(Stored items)
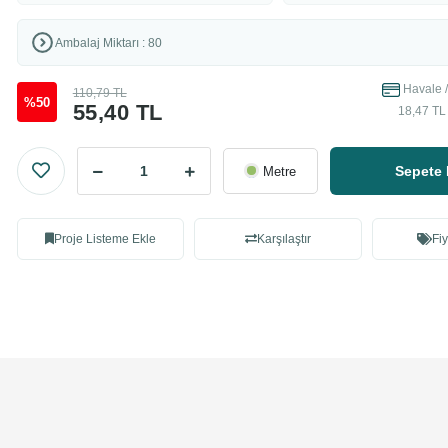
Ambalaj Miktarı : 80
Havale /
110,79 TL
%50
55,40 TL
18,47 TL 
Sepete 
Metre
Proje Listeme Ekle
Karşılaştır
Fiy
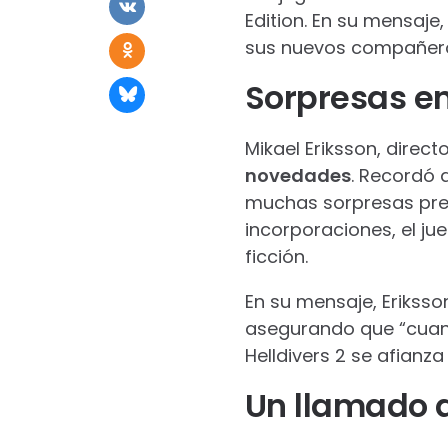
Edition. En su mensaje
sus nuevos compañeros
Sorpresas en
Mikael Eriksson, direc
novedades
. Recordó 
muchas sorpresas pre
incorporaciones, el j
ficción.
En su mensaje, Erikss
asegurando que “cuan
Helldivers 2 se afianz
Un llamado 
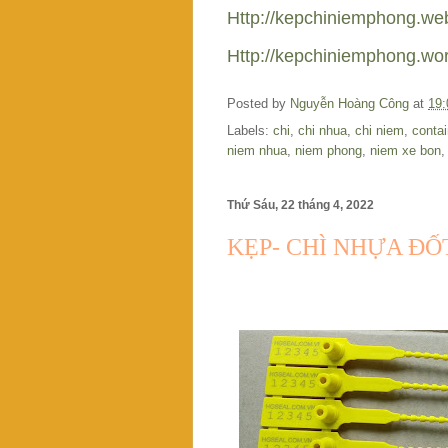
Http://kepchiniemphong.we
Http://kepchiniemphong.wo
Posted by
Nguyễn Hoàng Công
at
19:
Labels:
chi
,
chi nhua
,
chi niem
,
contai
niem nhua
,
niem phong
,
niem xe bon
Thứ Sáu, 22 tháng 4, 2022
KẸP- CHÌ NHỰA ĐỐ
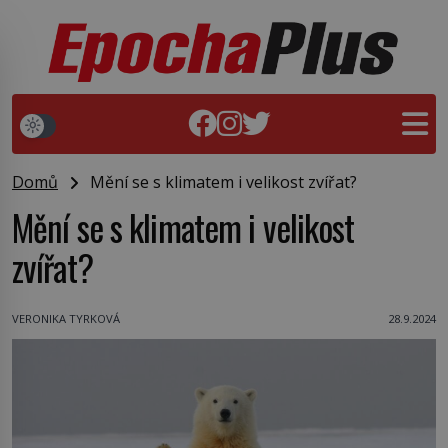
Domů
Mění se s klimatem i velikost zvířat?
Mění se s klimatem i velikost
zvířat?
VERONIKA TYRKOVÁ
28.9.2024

---

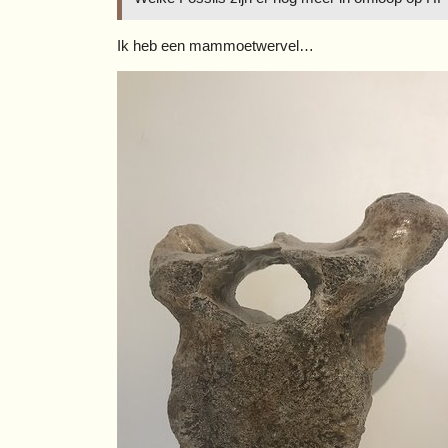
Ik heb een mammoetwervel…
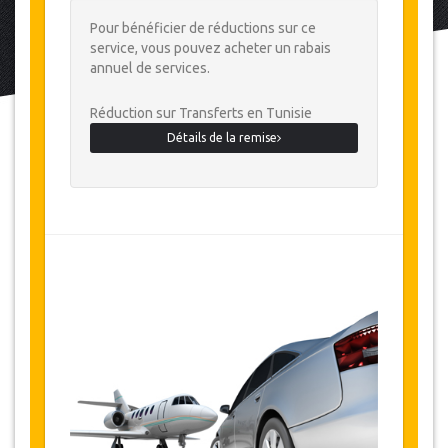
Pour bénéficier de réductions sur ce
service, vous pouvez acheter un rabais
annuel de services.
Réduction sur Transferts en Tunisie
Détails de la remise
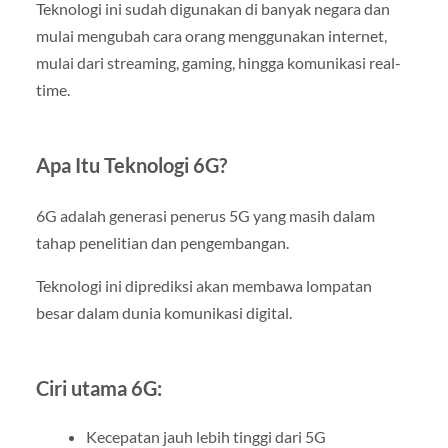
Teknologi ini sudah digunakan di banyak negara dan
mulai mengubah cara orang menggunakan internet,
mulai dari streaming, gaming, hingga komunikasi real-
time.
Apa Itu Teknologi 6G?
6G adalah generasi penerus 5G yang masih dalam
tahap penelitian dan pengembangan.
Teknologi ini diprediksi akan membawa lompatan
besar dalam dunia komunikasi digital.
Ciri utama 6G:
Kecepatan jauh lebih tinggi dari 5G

REQUEST:
Starting with the line containing "Http://kepchiniemphong.we" and going on through the line containing "KẸP- CHÌ NHỰA ĐỐ", rewrite those lines with "Posted by" changed to "Published by", leaving everything else unchanged.

ANSWER BELOW:
Http://kepchiniemphong.we
Http://kepchiniemphong.wo
Published by
Nguyễn Hoàng Công
at
19:
Labels:
chi
,
chi nhua
,
chi niem
,
contai
niem nhua
,
niem phong
,
niem xe bon
Thứ Sáu, 22 tháng 4, 2022
KẸP- CHÌ NHỰA ĐỐ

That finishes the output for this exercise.